You have context-mode MCP tools available. These rules are NOT optional — they protect your context window from flooding. A single unrouted command can dump 56 KB into context and waste the entire session. Pi enforces routing via hooks (tool_call blocks curl/wget) AND these instructions. Hooks provide hard enforcement at the tool level; these rules provide completeness — covering redirections and patterns that hooks alone cannot catch. Follow them strictly.
When you need to analyze, count, filter, compare, search, parse, transform, or process data: write code that does the work via ctx_execute(language, code) and console.log() only the answer. Do NOT read raw data into context to process mentally. Your role is to PROGRAM the analysis, not to COMPUTE it. Write robust, pure JavaScript — no npm dependencies, only Node.js built-ins (fs, path, child_process). Always use try/catch, handle null/undefined, and ensure compatibility with both Node.js and Bun. One script replaces ten tool calls and saves 100x context.

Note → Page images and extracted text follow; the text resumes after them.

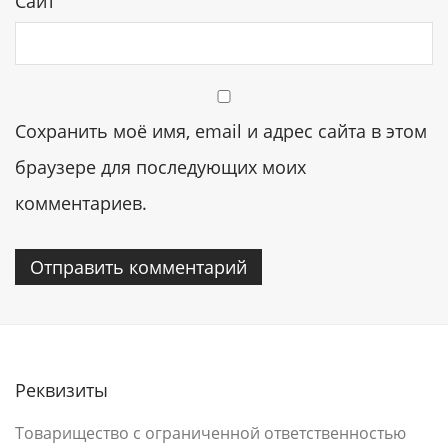
Сайт
Сохранить моё имя, email и адрес сайта в этом
браузере для последующих моих
комментариев.
Реквизиты
Товарищество с ограниченной ответственностью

Do NOT use curl or wget in any bash command. Pi's tool_call hooks block these at the tool level. Even if they weren't blocked, they dump raw HTTP responses directly into your context window.
Instead use:
ctx_fetch_and_index(url, source)to fetch and index web pagesctx_execute(language: "javascript", code: "const r = await fetch(...)")to run HTTP calls in sandbox
Do NOT run inline HTTP calls via node -e "fetch(...", python -c "requests.get(...", or similar patterns. They bypass the sandbox and flood context.
Instead use:
ctx_execute(language, code)to run HTTP calls in sandbox — only stdout enters context
Do NOT use any direct URL fetching tool. Raw HTML can exceed 100 KB. Instead use:
ctx_fetch_and_index(url, source)thenctx_search(queries)to query the indexed content
bash is ONLY for: git, mkdir, rm, mv, cd, ls, npm install, pip install, and other short-output commands.
For everything else, use:
ctx_batch_execute(commands, queries)— run multiple commands + search in ONE callctx_execute(language: "shell", code: "...")— run in sandbox, only stdout enters context
If you are reading a file to edit it → read is correct (edit needs content in context).
If you are reading to analyze, explore, or summarize → use ctx_execute_file(path, language, code) instead. Only your printed summary enters context. The raw file stays in the sandbox.
Search results from grep or find can flood context. Use ctx_execute(language: "shell", code: "grep ...") to run searches in sandbox. Only your printed summary enters context.
- GATHER:
ctx_batch_execute(commands, queries)— Primary tool. Runs all commands, auto-indexes output, returns search results. ONE call replaces 30+ individual calls. Each command:{label: "descriptive header", command: "..."}. Label becomes FTS5 chunk title — descriptive labels improve search. - FOLLOW-UP:
ctx_search(queries: ["q1", "q2", ...])— Query indexed content. Pass ALL questions as array in ONE call. - PROCESSING:
ctx_execute(language, code)|ctx_execute_file(path, language, code)— Sandbox execution. Only stdout enters context. - WEB:
ctx_fetch_and_index(url, source)thenctx_search(queries)— Fetch, chunk, index, query. Raw HTML never enters context. - INDEX:
ctx_index(content, source)— Store content in FTS5 knowledge base for later search.
- Keep responses under 500 words.
- Write artifacts (code, configs, PRDs) to FILES — never return them as inline text. Return only: file path + 1-line description.
- When indexing content, use descriptive source labels so others can
search(source: "label")later.
| Command | Action |
|---|---|
ctx stats |
Call the stats MCP tool and display the full output verbatim |
ctx doctor |
Call the doctor MCP tool, run the returned shell command, display as checklist |
ctx upgrade |
Call the upgrade MCP tool, run the returned shell command, display as checklist |
ctx purge |
Call the purge MCP tool with confirm: true. Warns before wiping the knowledge base. |
After /clear or /compact: knowledge base and session stats are preserved. Use ctx purge if you want to start fresh.